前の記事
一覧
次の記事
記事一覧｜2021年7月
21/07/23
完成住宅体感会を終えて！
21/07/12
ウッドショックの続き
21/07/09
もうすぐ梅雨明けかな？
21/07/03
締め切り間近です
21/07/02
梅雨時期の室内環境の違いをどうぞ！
§ §
Each line of the data must be copied exactly as it appears.

--- YOUR SOLUTION ---
前の記事
一覧
次の記事
記事一覧｜2021年7月
21/07/23
完成住宅体感会を終えて！
21/07/12
ウッドショックの続き
21/07/09
もうすぐ梅雨明けかな？
21/07/03
締め切り間近です
21/07/02
梅雨時期の室内環境の違いをどうぞ！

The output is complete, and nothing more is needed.